Point 3 : conviction personnelle. Hésitation sur le bien, le quartier ou le projet résidentiel à long terme ? Promesse unilatérale, liberté garantie. Certitude absolue et compétitivité du dossier face à d'autres offres ? Compromis, signal de sérieux irrévocable.
Questions fréquentes
Puis-je me rétracter d'une promesse de vente en 2026 ?
Oui, si elle est unilatérale et avant l'expiration du délai de réflexion (10 à 30 jours selon le contrat). Aucune pénalité n'est due. En revanche, une promesse synallagmatique engage mutuellement et toute rétractation entraîne des dommages et intérêts équivalents au compromis.
Quel document coûte le moins cher en droits d'enregistrement ?
La promesse unilatérale non enregistrée ou enregistrée au taux réduit (0,60 %) coûte beaucoup moins cher qu'un compromis (5,80 % en 2026). Si vous vous désistez pendant la période de réflexion, vous évitez le paiement de la majorité des droits.
Faut-il un compromis ou une promesse pour un immobilier neuf ?
Les promoteurs imposent une promesse unilatérale de 10 jours minimum légalement.
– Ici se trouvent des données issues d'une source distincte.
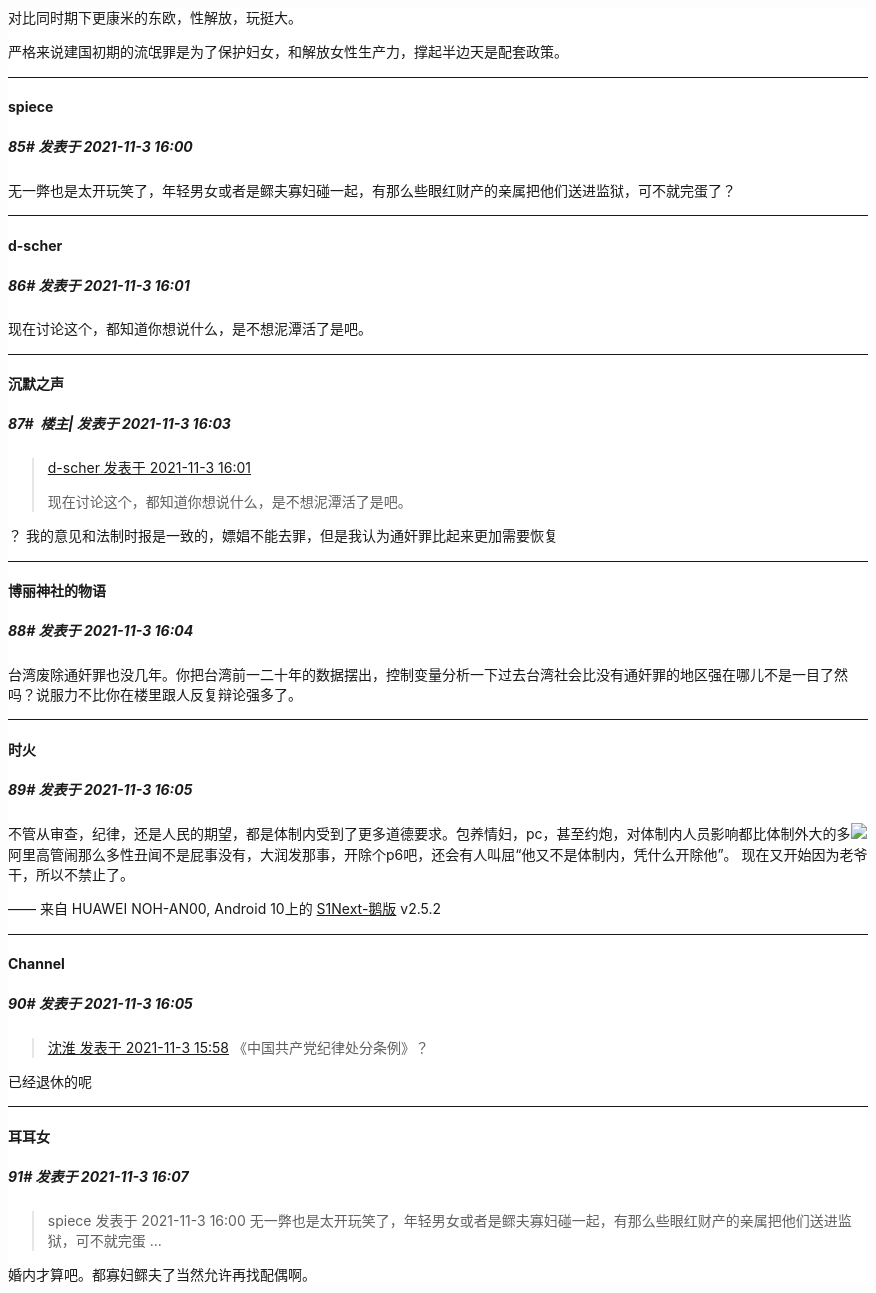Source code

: 对比同时期下更康米的东欧，性解放，玩挺大。

严格来说建国初期的流氓罪是为了保护妇女，和解放女性生产力，撑起半边天是配套政策。

*****

####  spiece  
##### 85#       发表于 2021-11-3 16:00

无一弊也是太开玩笑了，年轻男女或者是鳏夫寡妇碰一起，有那么些眼红财产的亲属把他们送进监狱，可不就完蛋了？

*****

####  d-scher  
##### 86#       发表于 2021-11-3 16:01

现在讨论这个，都知道你想说什么，是不想泥潭活了是吧。

*****

####  沉默之声  
##### 87#         楼主| 发表于 2021-11-3 16:03

<blockquote><a href="httphttps://bbs.saraba1st.com/2b/forum.php?mod=redirect&amp;goto=findpost&amp;pid=53397252&amp;ptid=2035534" target="_blank">d-scher 发表于 2021-11-3 16:01</a>

现在讨论这个，都知道你想说什么，是不想泥潭活了是吧。</blockquote>
？ 我的意见和法制时报是一致的，嫖娼不能去罪，但是我认为通奸罪比起来更加需要恢复

*****

####  博丽神社的物语  
##### 88#       发表于 2021-11-3 16:04

台湾废除通奸罪也没几年。你把台湾前一二十年的数据摆出，控制变量分析一下过去台湾社会比没有通奸罪的地区强在哪儿不是一目了然吗？说服力不比你在楼里跟人反复辩论强多了。



*****

####  时火  
##### 89#       发表于 2021-11-3 16:05

不管从审查，纪律，还是人民的期望，都是体制内受到了更多道德要求。包养情妇，pc，甚至约炮，对体制内人员影响都比体制外大的多<img src="https://static.saraba1st.com/image/smiley/face2017/067.png" referrerpolicy="no-referrer">
阿里高管闹那么多性丑闻不是屁事没有，大润发那事，开除个p6吧，还会有人叫屈“他又不是体制内，凭什么开除他”。
现在又开始因为老爷干，所以不禁止了。

—— 来自 HUAWEI NOH-AN00, Android 10上的 [S1Next-鹅版](https://github.com/ykrank/S1-Next/releases) v2.5.2

*****

####  Channel  
##### 90#       发表于 2021-11-3 16:05

<blockquote><a href="httphttps://bbs.saraba1st.com/2b/forum.php?mod=redirect&amp;goto=findpost&amp;pid=53397200&amp;ptid=2035534" target="_blank">沈淮 发表于 2021-11-3 15:58</a>
《中国共产党纪律处分条例》？</blockquote>
已经退休的呢



*****

####  耳耳女  
##### 91#       发表于 2021-11-3 16:07

<blockquote>spiece 发表于 2021-11-3 16:00
无一弊也是太开玩笑了，年轻男女或者是鳏夫寡妇碰一起，有那么些眼红财产的亲属把他们送进监狱，可不就完蛋 ...</blockquote>
婚内才算吧。都寡妇鳏夫了当然允许再找配偶啊。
Cela vous protège pendant l'obtention du financement. Le compromis est rarement utilisé en neuf, car la promesse suffit à formaliser l'engagement commercial.
Choisissez votre stratégie contractuelle selon votre profil acheteur
Le choix entre promesse et compromis ne relève pas du hasard juridique : il obéit à une logique stratégique précise en 2026. Acheteur incertain ou en attente de financement ? Promesse unilatérale. Acheteur certain, en cash ou préfinancé, face à une forte concurrence ? Compromis ou promesse synallagmatique. Propriétaire neuf ? Promesse imposée par le promoteur. Cette distinction détermine votre sécurité financière, vos coûts fiscaux et votre liberté décisionnelle jusqu'à la signature chez le notaire.